If those 5,671 people are employed in Air Force or Air Force-related government jobs, you’re looking at an addressable plurality of voters in this district with relatively unified ways of addressing them.
So, prior to January 6, 2021, it strikes me that it would have been a solid bet that a white person who works for the Air Force in Georgia would break Republican just on tribal affiliation.
Given a post-June 2022, post-Dobbs environment, however, with significant fractures visible in the Republican Party and generic ballot and Presidential-popularity advantages beginning to accrue to Democratic candidates (or at least not detract), those people look like highly-educated (the Air Force has consistently high ASVAB score requirements) and potentially addressable crossover voters.

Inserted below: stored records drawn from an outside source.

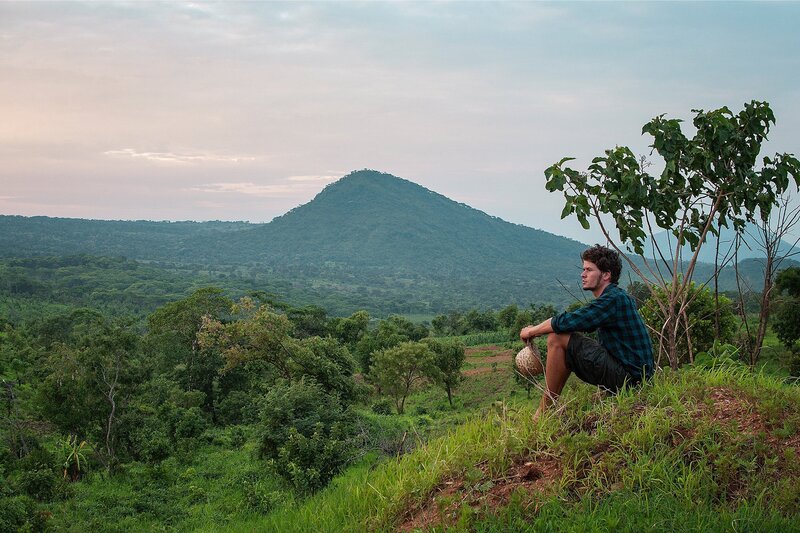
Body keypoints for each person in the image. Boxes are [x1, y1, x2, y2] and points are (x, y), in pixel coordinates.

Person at [520, 245, 654, 419]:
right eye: (583, 269)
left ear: (606, 275)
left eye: (589, 270)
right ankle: (550, 405)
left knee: (557, 337)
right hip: (633, 377)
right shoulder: (616, 297)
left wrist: (531, 331)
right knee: (565, 339)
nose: (583, 274)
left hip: (630, 380)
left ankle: (542, 413)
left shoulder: (613, 299)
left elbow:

The Republican Party has gotten fairly “cringe” lately from an educated American’s viewpoint, with its now-six-year-old infantile obsession with Trump and its startling lack of ability to articulate any narratives other than attacks on minorities.
Similarly, if there are Black service-members, and especially Black folks working on or around the base and in related industries, that’s another important group to consider as well.
That suggests if I do an ad run, and I tell Facebook, let's say, "show my ad to everyone in Warner Robins or Perry and a 5-mile radius, EXCEPT anyone who has ever expressed an interest in Air Force rah-rah content, AND require that they have attended a four-year liberal arts college” - I’m going to pick out some of that demographic.
Moreover, if I have access to a majority-white feedback group and creative volunteers, that’s actually not that significant a handicap; assuming I can still exert editorial control from people of color and less-represented minorities, it’s actually somewhat of a boon.
I think that’s about where I stand right now; anything past here I’m going to need to get from actually listening to people and how they think about it, and I have at least a relatively simple idea to discuss and shoot down and listen to (or actually implement).